A federal judge in Birmingham, Alabama has denied Medtronic’s attempt to throw out a sex discrimination lawsuit filed by a male former employee.
The employee, Joshua Boyd, began working at Medtronic (NYSE:MDT) in 2013. Boyd claims that despite earning the title of “top seller” of surgical equipment for Medtronic’s Midwest region, a new female manager transferred him to a new sales area, where he struggled to achieve his previous sales figures. Boyd claims the alleged discrimination stemmed from Medtronic’s Aspire program, announced by CEO Omar Ishrak in 2014 to make women 50% of management.

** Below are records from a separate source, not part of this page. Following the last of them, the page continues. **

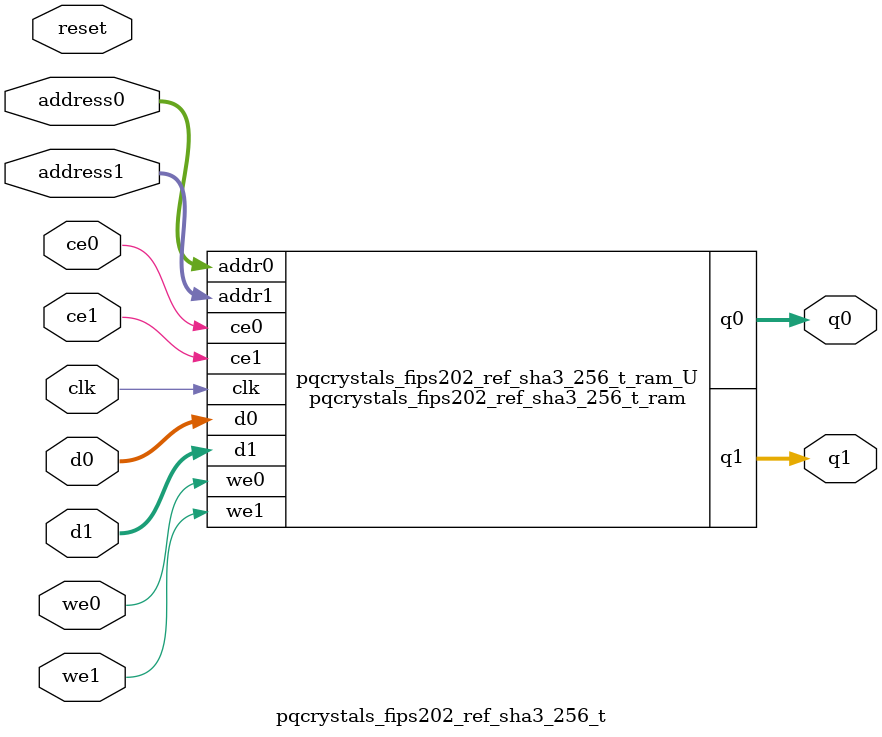
<source format=v>
`timescale 1 ns / 1 ps
module pqcrystals_fips202_ref_sha3_256_t_ram (addr0, ce0, d0, we0, q0, addr1, ce1, d1, we1, q1,  clk);

parameter DWIDTH = 8;
parameter AWIDTH = 8;
parameter MEM_SIZE = 136;

input[AWIDTH-1:0] addr0;
input ce0;
input[DWIDTH-1:0] d0;
input we0;
output reg[DWIDTH-1:0] q0;
input[AWIDTH-1:0] addr1;
input ce1;
input[DWIDTH-1:0] d1;
input we1;
output reg[DWIDTH-1:0] q1;
input clk;

(* ram_style = "block" *)reg [DWIDTH-1:0] ram[0:MEM_SIZE-1];




always @(posedge clk)  
begin 
    if (ce0) 
    begin
        if (we0) 
        begin 
            ram[addr0] <= d0; 
        end 
        q0 <= ram[addr0];
    end
end


always @(posedge clk)  
begin 
    if (ce1) 
    begin
        if (we1) 
        begin 
            ram[addr1] <= d1; 
        end 
        q1 <= ram[addr1];
    end
end


endmodule

`timescale 1 ns / 1 ps
module pqcrystals_fips202_ref_sha3_256_t(
    reset,
    clk,
    address0,
    ce0,
    we0,
    d0,
    q0,
    address1,
    ce1,
    we1,
    d1,
    q1);

parameter DataWidth = 32'd8;
parameter AddressRange = 32'd136;
parameter AddressWidth = 32'd8;
input reset;
input clk;
input[AddressWidth - 1:0] address0;
input ce0;
input we0;
input[DataWidth - 1:0] d0;
output[DataWidth - 1:0] q0;
input[AddressWidth - 1:0] address1;
input ce1;
input we1;
input[DataWidth - 1:0] d1;
output[DataWidth - 1:0] q1;



pqcrystals_fips202_ref_sha3_256_t_ram pqcrystals_fips202_ref_sha3_256_t_ram_U(
    .clk( clk ),
    .addr0( address0 ),
    .ce0( ce0 ),
    .we0( we0 ),
    .d0( d0 ),
    .q0( q0 ),
    .addr1( address1 ),
    .ce1( ce1 ),
    .we1( we1 ),
    .d1( d1 ),
    .q1( q1 ));

endmodule


</source>
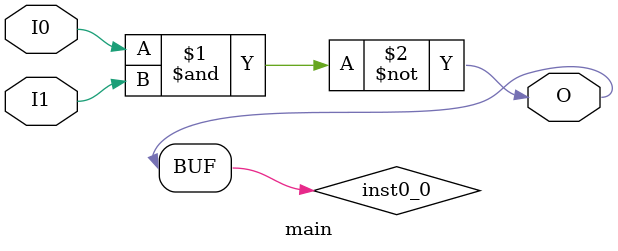
<source format=v>
module main (input  I0, input  I1, output  O);
wire  inst0_0;
nand inst0 (inst0_0, I0, I1);
assign O = inst0_0;
endmodule


</source>
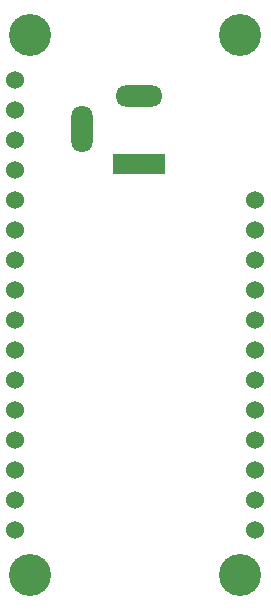
<source format=gbr>
G04 #@! TF.GenerationSoftware,KiCad,Pcbnew,(5.1.9)-1*
G04 #@! TF.CreationDate,2021-02-02T19:43:56-05:00*
G04 #@! TF.ProjectId,feather_multi_oled,66656174-6865-4725-9f6d-756c74695f6f,0.1a*
G04 #@! TF.SameCoordinates,Original*
G04 #@! TF.FileFunction,Soldermask,Bot*
G04 #@! TF.FilePolarity,Negative*
%FSLAX46Y46*%
G04 Gerber Fmt 4.6, Leading zero omitted, Abs format (unit mm)*
G04 Created by KiCad (PCBNEW (5.1.9)-1) date 2021-02-02 19:43:56*
%MOMM*%
%LPD*%
G01*
G04 APERTURE LIST*
%ADD10C,1.524000*%
%ADD11C,3.556000*%
%ADD12O,1.800000X4.000000*%
%ADD13O,4.000000X1.800000*%
%ADD14R,4.400000X1.800000*%
G04 APERTURE END LIST*
D10*
X118560000Y-61610000D03*
X118560000Y-64150000D03*
X118560000Y-66690000D03*
X118560000Y-69230000D03*
X118560000Y-71770000D03*
X118560000Y-74310000D03*
X118560000Y-76850000D03*
X118560000Y-79390000D03*
X118560000Y-81930000D03*
X118560000Y-84470000D03*
X118560000Y-87010000D03*
X118560000Y-89550000D03*
X98240000Y-89550000D03*
X98240000Y-87010000D03*
X98240000Y-84470000D03*
X98240000Y-81930000D03*
X98240000Y-79390000D03*
X98240000Y-76850000D03*
X98240000Y-74310000D03*
X98240000Y-71770000D03*
X98240000Y-69230000D03*
X98240000Y-66690000D03*
X98240000Y-64150000D03*
X98240000Y-61610000D03*
X98240000Y-59070000D03*
X98240000Y-56530000D03*
X98240000Y-53990000D03*
X98240000Y-51450000D03*
D11*
X99510000Y-93360000D03*
X99510000Y-47640000D03*
X117290000Y-93360000D03*
X117290000Y-47640000D03*
D12*
X103900000Y-55525000D03*
D13*
X108700000Y-52725000D03*
D14*
X108700000Y-58525000D03*
M02*

</source>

Boyd filed two claims of sex discrimination with the U.S. Equal Employment Opportunity Commission with no result before suing Medtronic in 2017, claiming sex discrimination and retaliation for complaining about sex discrimination. Medtronic terminated Boyd in 2016, according to his amended complaint.
“We vigorously disagree with the claims in this case,” said Medtronic spokesman Eric Epperson in an email to MassDevice. “Medtronic respects the rights of every employee, and our policies support equal treatment for all persons and condemns any form of discrimination.”
Boyd’s attorney was not immediately available for comment on the judge’s order.
“A reasonable jury could infer a connection between Boyd’s termination and Ishrak’s goal of reaching fifty-percent female representation in management,” Judge Scott Coogler said in his opinion denying summary judgment. Coogler also cited other evidence of Boyd’s female former manager approaching a woman in the company about applying for Boyd’s position soon after his termination as possible evidence of gender bias.
“The Court finds that this evidence is sufficient to create a jury question on the issue of whether Boyd’s gender was a motivating factor in his termination,” Coogler said.
Boyd’s claim asks for a permanent injunction barring Medtronic from “engaging further in its discriminatory treatment of male employees on the basis of sex,” that the company provide equal employment opportunities for all employees, and implement “a substantive policy against sex discrimination and retaliation in the work place,” plus damages for mental and emotional distress, back pay, punitive damages and possible reinstatement to a position at Medtronic.